Many groups are now developing ways to deliver the normal CFTR gene to human patients and restore its function. American and French workers have tended to use viruses to deliver the gene, while British groups have concentrated on synthetic delivery mechanisms. Both approaches have brought success, restoring up to 25 per cent of normal chloride transport in the nose. Now for the first time, a British-led group has shown that it is possible to deliver the gene to its real target: the lungs of patients with CF.
One of the principal investigators, Eric Alton of Imperial College London, says: "The results of this preliminary trial were very encouraging. About a quarter of the chloride transport in the lungs could be restored." Bacteria growing in mucus in the lungs cause much of the lung disease that eventually kills most CF patients. In early childhood, infections are usually easily controlled. Pseudomonas aeruginosa infection, which is common in later childhood, is more recalcitrant. After that, Professor Porteous explains, "Adult CF patients are often infected with a strange organism called Burkholderia cepacia. This, oddly, is normally a pathogen of onions: when it infects the lungs of CF patients it is very difficult to treat."

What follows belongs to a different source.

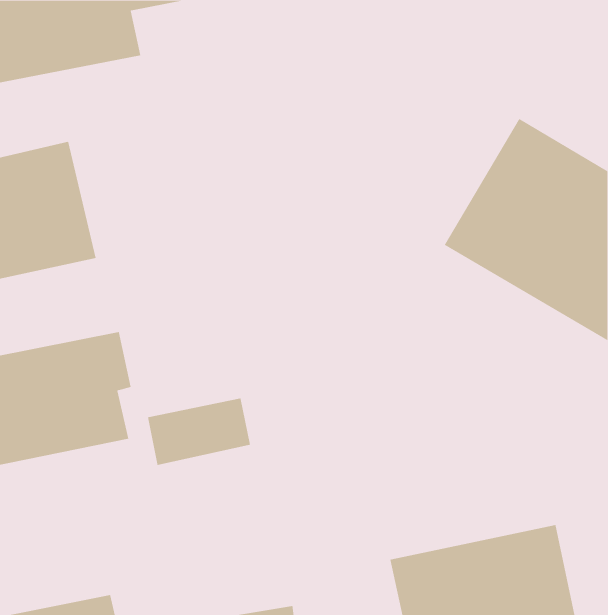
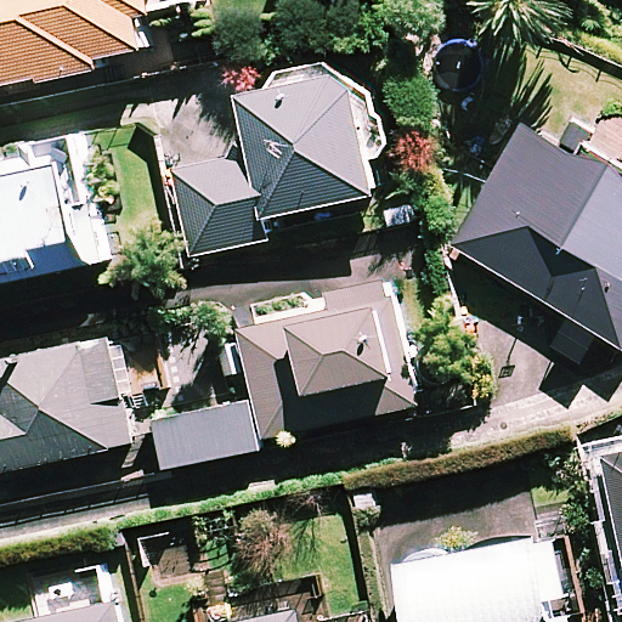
building: none -> [166,68,372,256]
building: none -> [232,285,414,441]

Back in the lab, studies suggest the bacterial burden can be reduced in patients treated with the CF gene. Although this progress is encouraging, it is impossible to predict when gene therapy for CF will be available on the National Health Service. Dr Alton explains that slow, steady progress is to be expected. "It normally takes about 10-12 years to get a drug from discovery to the clinic, and this one is no different from more conventional treatments. We have been going about six years and it is safe to say that we are still on track."